ベトナムでブタに特有の感染症が広がり始めています。4年前に中国で大流行したものと同一のようで、対策が遅れれば豚肉の供給に支障をきたす可能性も指摘されています。

ビナファイナンスドットコムから引用:
 ベトナム全土で豚の青耳病の感染が急速に拡大している。今年3月末以降、ハイズオン省やハイフォン市など6省・都市の68地区で発生し拡大が続いている。

 この感染症、正式には「豚繁殖・呼吸障害症候群(PRRS)」といいます。青耳病と通称されるのは、チアノーゼによって耳や鼻が青あざのように変色することからこの名がついたそうです。ブタとイノシシに特有のウイルス性感染症でヒトには感染しませんが、他の病気を併発させることで症状は悪化し、感染後に発症しなかった(不顕性感染)としても食肉としてヒトの口に入れることはできなくなってしまいます。

独立行政法人農畜産業振興機構の「月報・畜産の情報」から引用:
 発症した子豚の下腹部などが、呼吸のたびにヘコヘコと波打つような動きをするため、当初はヘコヘコ病と俗称された。

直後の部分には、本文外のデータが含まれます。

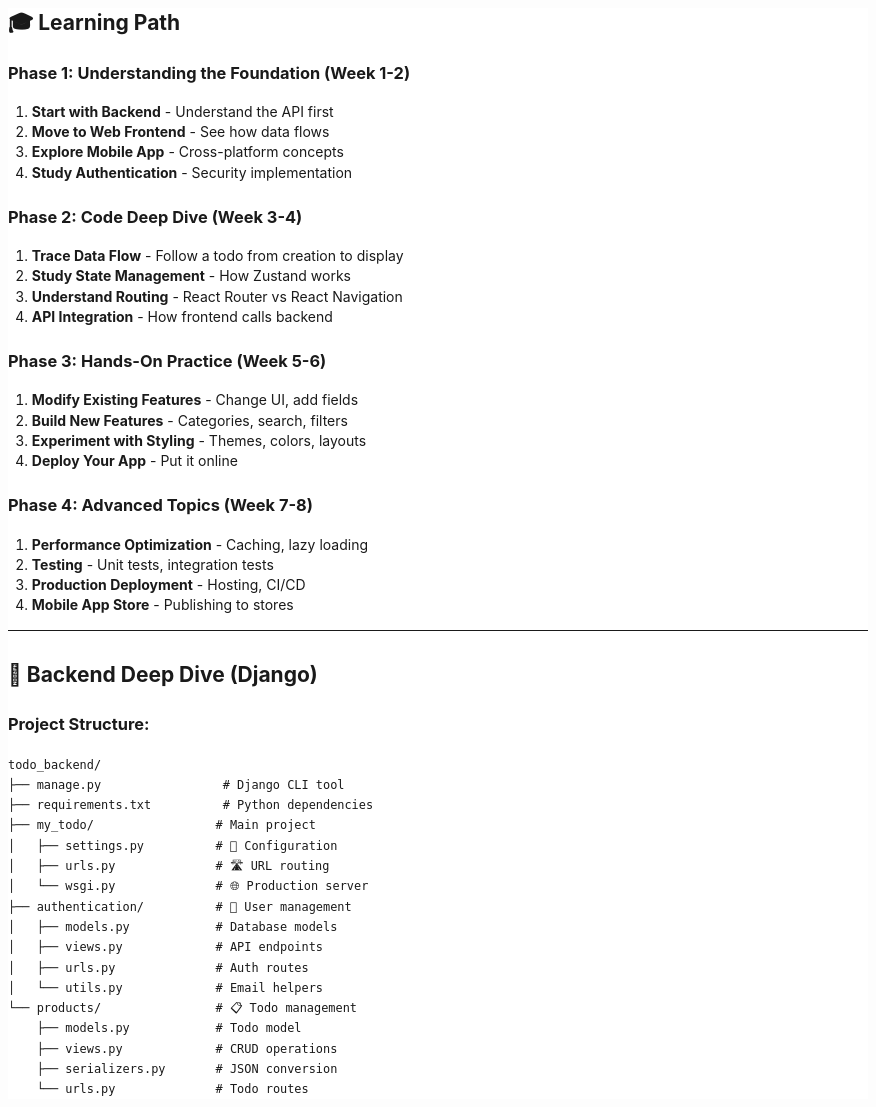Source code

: 
## 🎓 **Learning Path**

### **Phase 1: Understanding the Foundation (Week 1-2)**
1. **Start with Backend** - Understand the API first
2. **Move to Web Frontend** - See how data flows
3. **Explore Mobile App** - Cross-platform concepts
4. **Study Authentication** - Security implementation

### **Phase 2: Code Deep Dive (Week 3-4)**
1. **Trace Data Flow** - Follow a todo from creation to display
2. **Study State Management** - How Zustand works
3. **Understand Routing** - React Router vs React Navigation
4. **API Integration** - How frontend calls backend

### **Phase 3: Hands-On Practice (Week 5-6)**
1. **Modify Existing Features** - Change UI, add fields
2. **Build New Features** - Categories, search, filters
3. **Experiment with Styling** - Themes, colors, layouts
4. **Deploy Your App** - Put it online

### **Phase 4: Advanced Topics (Week 7-8)**
1. **Performance Optimization** - Caching, lazy loading
2. **Testing** - Unit tests, integration tests
3. **Production Deployment** - Hosting, CI/CD
4. **Mobile App Store** - Publishing to stores

---

## 🐍 **Backend Deep Dive (Django)**

### **Project Structure:**
```
todo_backend/
├── manage.py                 # Django CLI tool
├── requirements.txt          # Python dependencies
├── my_todo/                 # Main project
│   ├── settings.py          # 🔧 Configuration
│   ├── urls.py              # 🛣️ URL routing
│   └── wsgi.py              # 🌐 Production server
├── authentication/          # 🔐 User management
│   ├── models.py            # Database models
│   ├── views.py             # API endpoints
│   ├── urls.py              # Auth routes
│   └── utils.py             # Email helpers
└── products/                # 📋 Todo management
    ├── models.py            # Todo model
    ├── views.py             # CRUD operations
    ├── serializers.py       # JSON conversion
    └── urls.py              # Todo routes
```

母豚では妊娠後期の流死産や産子異常が、ほ育豚では死亡率が高くなり、呼吸困難や虚弱、開脚姿勢などが、育成・肥育豚では食欲不振や咳を伴わない呼吸困難、増体率の低下、死亡率の上昇などの症状が見られるが、不顕性感染も多い。人への感染はない。

 中国では2006年の夏から2007年にかけて大流行があり、31ある省の半分以上にまで拡大しました。その結果、2006年の1年間だけで40万頭以上のブタが病死、豚肉の価格が急上昇して市民生活に影響を及ぼしました。

北京で発行されている「人民日報」から引用:
 農業部は、ブタの奇病・高病原性青耳病(blue-eared pig desease)が一部の省でまばらに発生していることを明らかにした。データによると、全国で(2007年)1~5月に発病したブタは計4万5千頭、1万8千頭が死亡している。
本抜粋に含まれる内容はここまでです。